Furber's most notable work was Twelve Months of Flowers, published in 1730. The book was written as a catalog of plants and seeds, and featured twelve detailed engravings of seasonal plants in bloom. Henry Fletcher produced each of the twelve hand-colored engravings from paintings by Pieter Casteels. Each plant was numbered, with a list of the corresponding species names provided. More than 400 different species of plant were featured. The plates were originally sold on a subscription basis for £1 5s in uncolored form, or £2 12s 6d for a colored version. The book was reprinted in 1982.

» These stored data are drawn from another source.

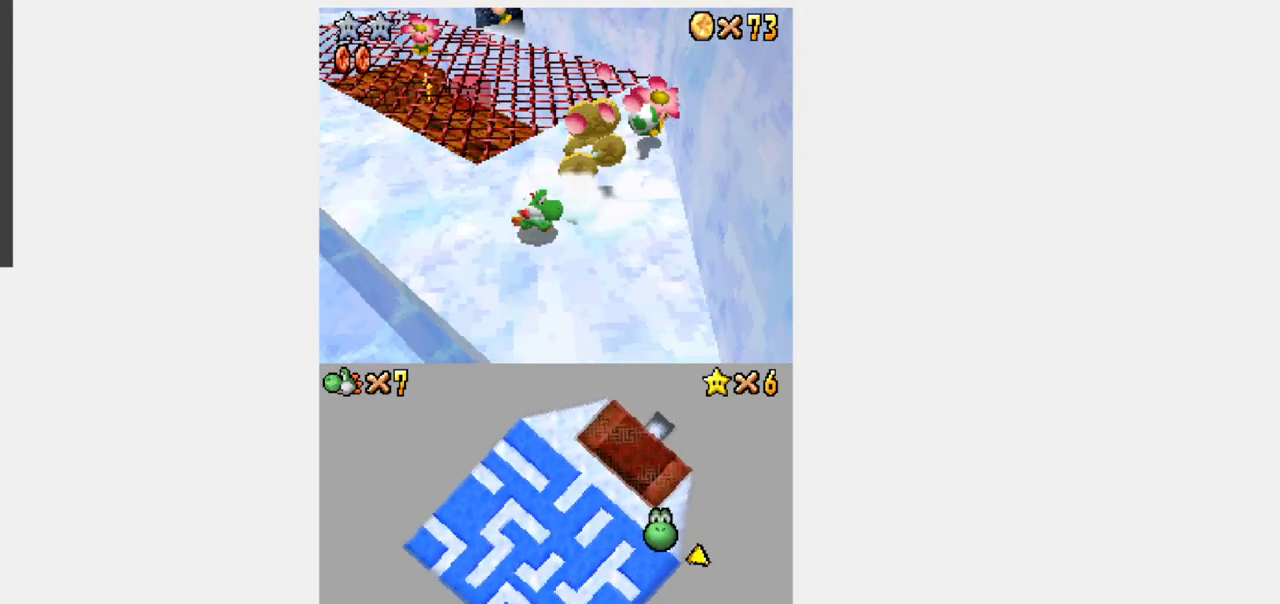
{"dt_ms": 1000, "buttons": ["Y", "DPAD_LEFT"]}
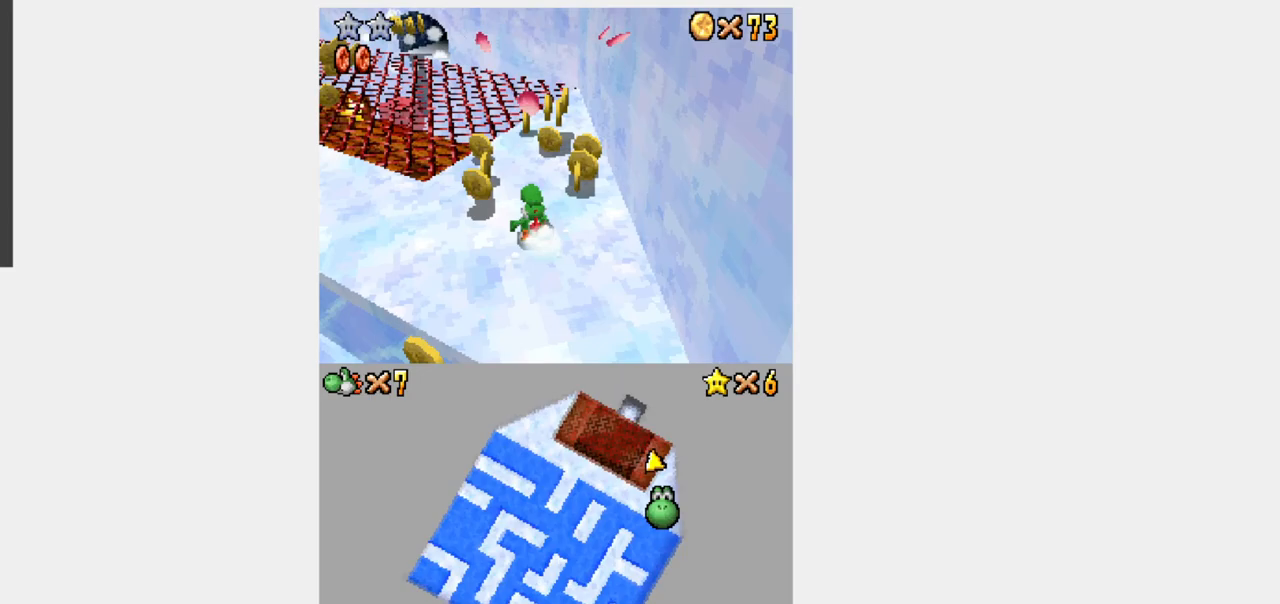
{"dt_ms": 500, "buttons": ["Y", "DPAD_RIGHT"]}
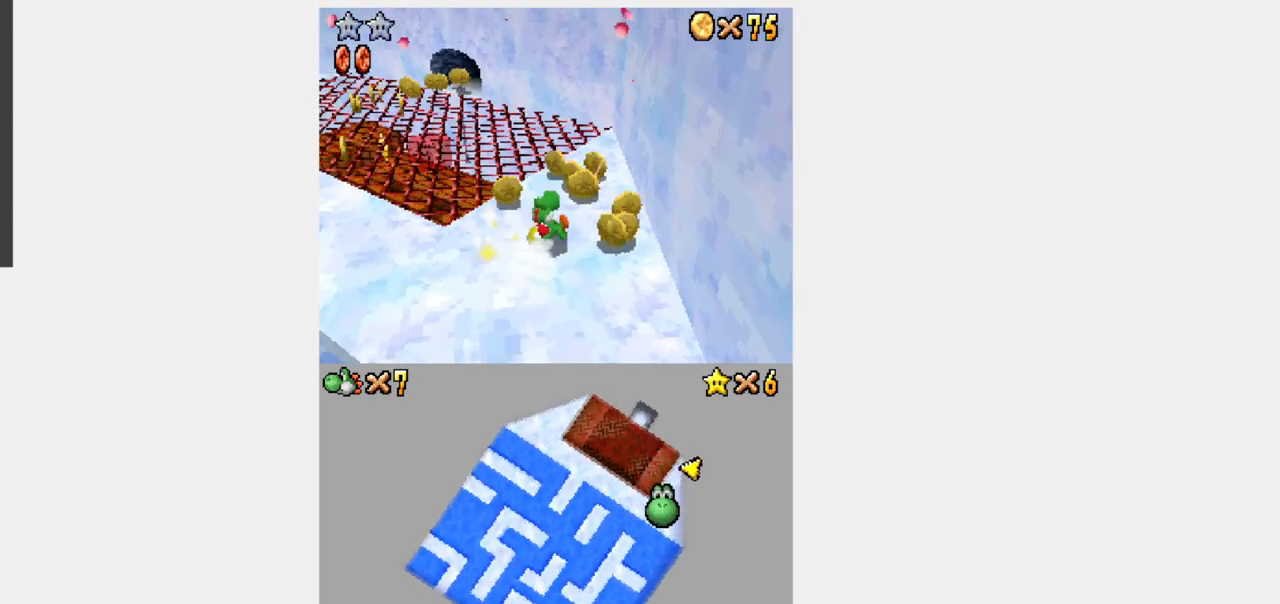
{"dt_ms": 500, "buttons": ["Y", "DPAD_LEFT"], "events": [[117, "DPAD_UP", "down"], [150, "DPAD_RIGHT", "up"], [183, "DPAD_LEFT", "down"], [367, "DPAD_UP", "up"]]}
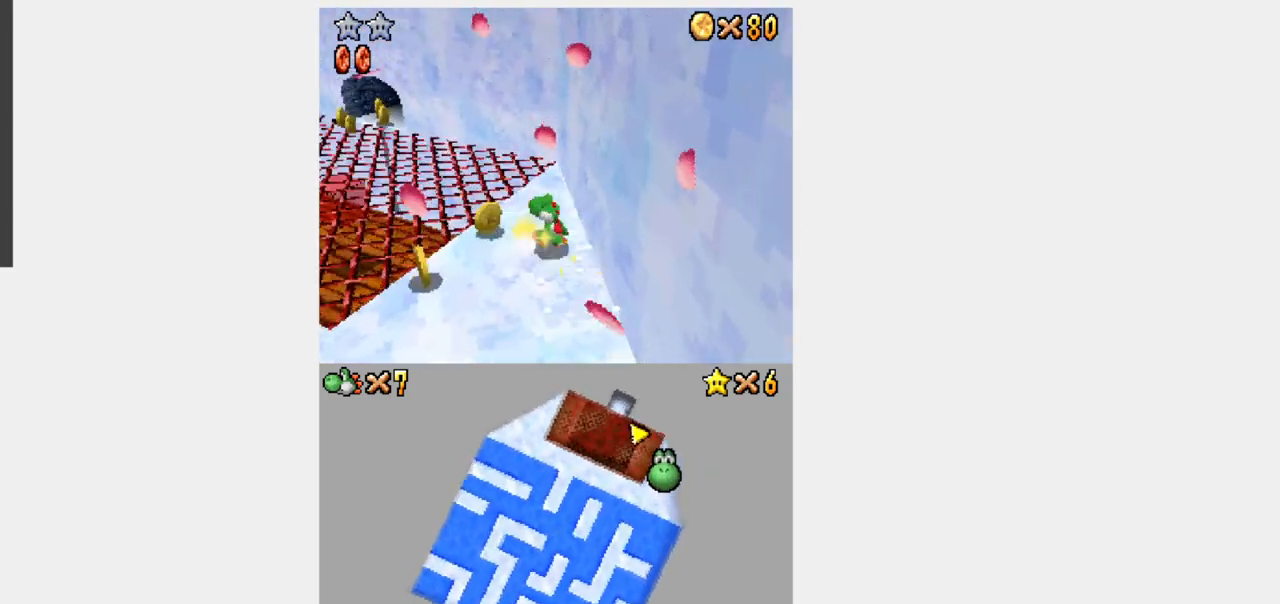
{"dt_ms": 1000, "buttons": ["Y", "DPAD_UP"]}
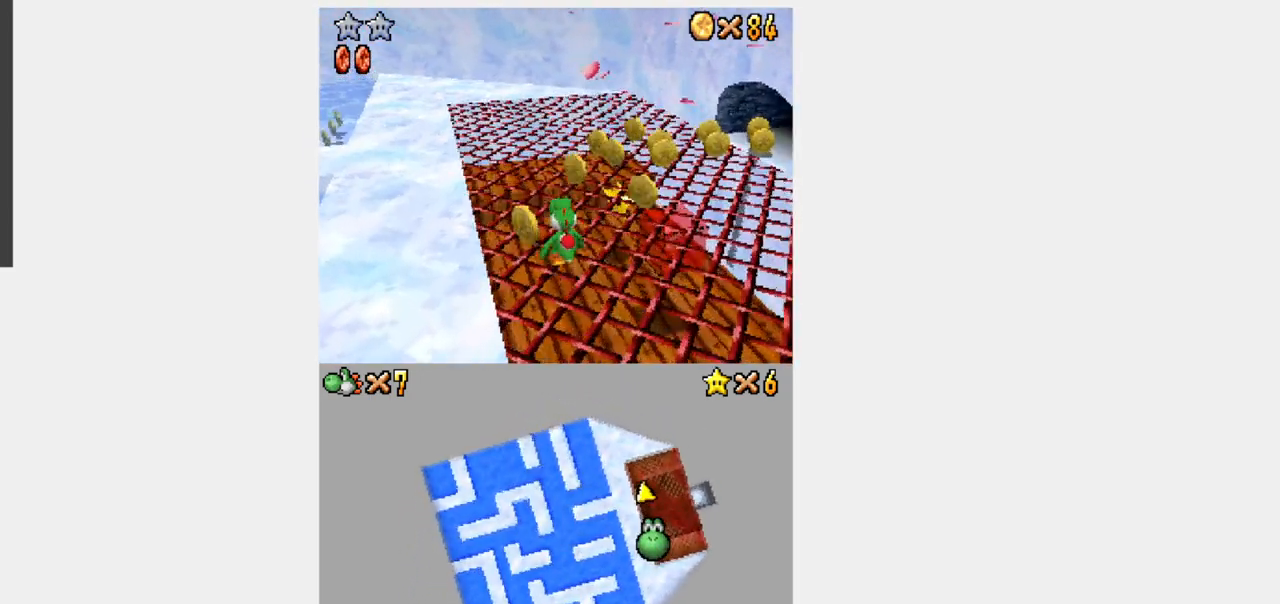
{"dt_ms": 500, "buttons": ["Y", "DPAD_UP", "DPAD_LEFT"], "events": [[33, "DPAD_RIGHT", "down"], [67, "DPAD_UP", "up"], [233, "DPAD_UP", "down"], [283, "DPAD_LEFT", "down"], [283, "DPAD_RIGHT", "up"], [350, "DPAD_UP", "up"], [467, "DPAD_UP", "down"]]}
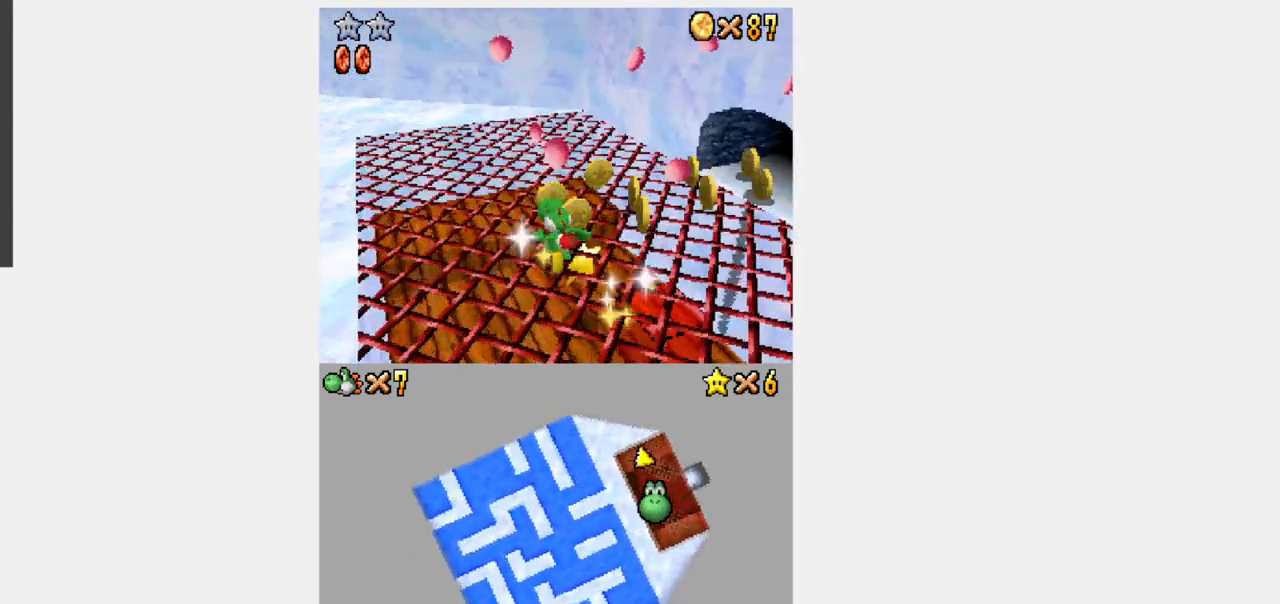
{"dt_ms": 1000, "buttons": ["Y", "DPAD_UP", "DPAD_RIGHT"]}
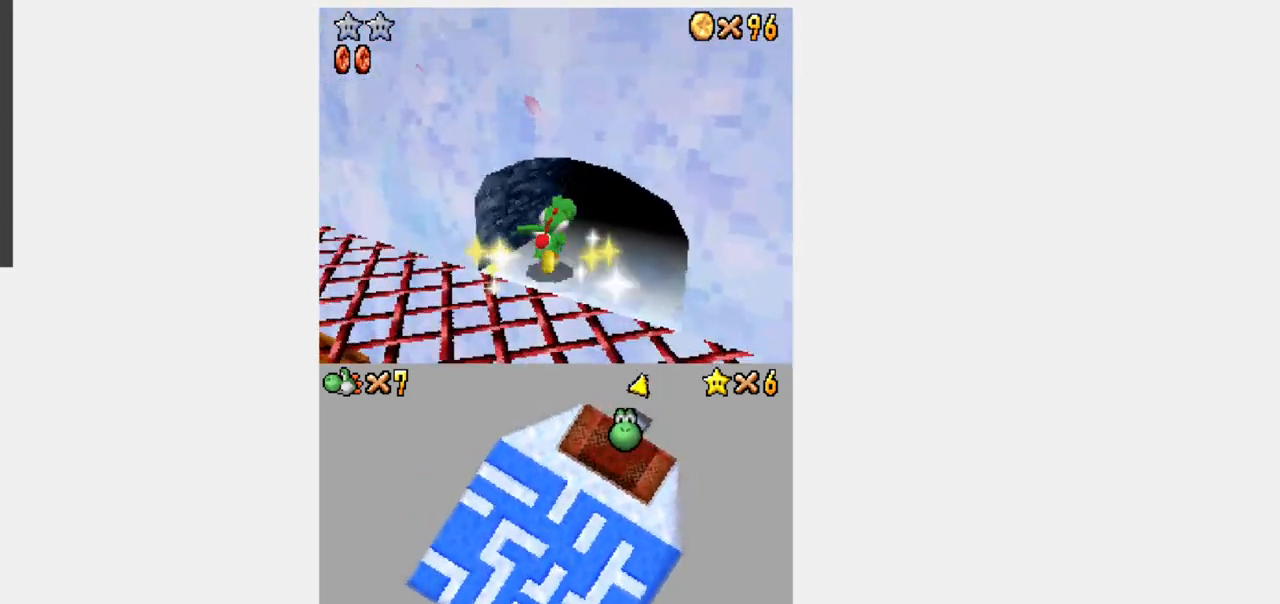
{"dt_ms": 500, "buttons": ["Y", "DPAD_UP", "DPAD_RIGHT"], "events": [[83, "DPAD_RIGHT", "up"], [133, "DPAD_RIGHT", "down"], [183, "DPAD_RIGHT", "up"], [400, "DPAD_RIGHT", "down"]]}
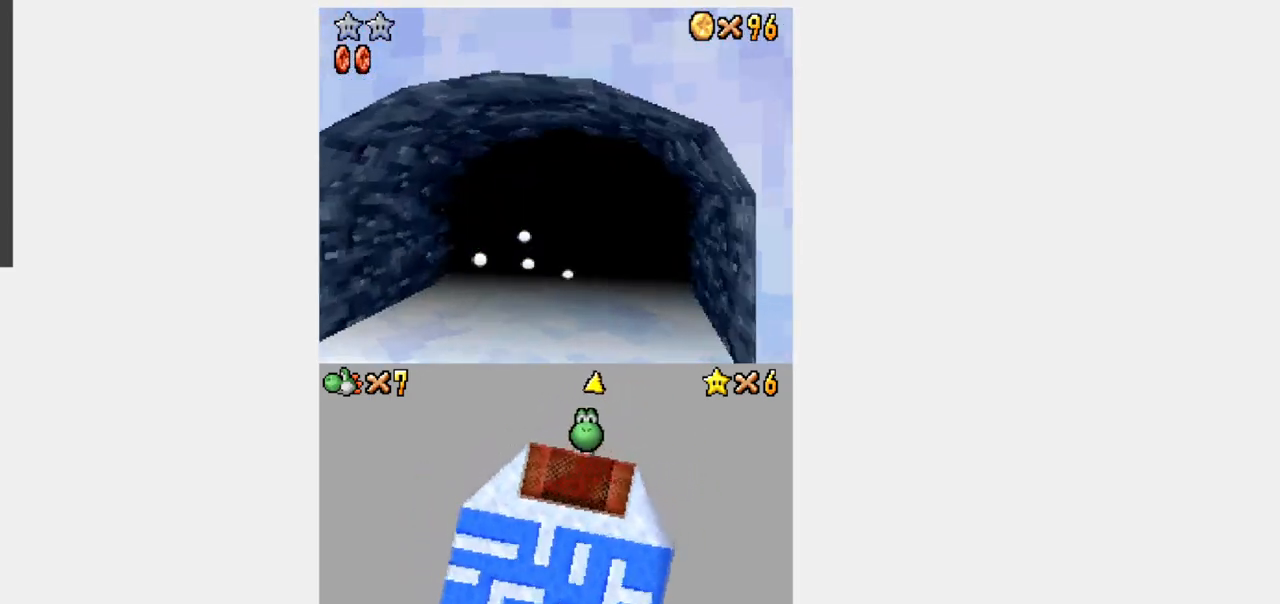
{"dt_ms": 500, "buttons": [], "events": [[100, "DPAD_RIGHT", "up"], [183, "DPAD_UP", "up"], [183, "Y", "up"]]}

In 1732, Furber produced a follow-up work entitled Twelve Months of Fruit. Like his previous collection of flowers, Twelve Months of Fruit featured twelve full-color plates with 364 different fruit. Each plate focused on one month, and showed the varieties of fruit that would ripen during that month.

Other works by Furber include a 1732 book entitled The Flower Garden Displayed, a general-purpose book written for a wider audience.

He also had a position as an overseer of the poor in Kensington (St Mary Abbots parish, 1718) and was a churchwarden between 1725–6 and 1736–7.

==Personal life==
He married Mary Everton in about 1706 and they had one son, William. He was buried at St Mary Abbots on 1 September 1756.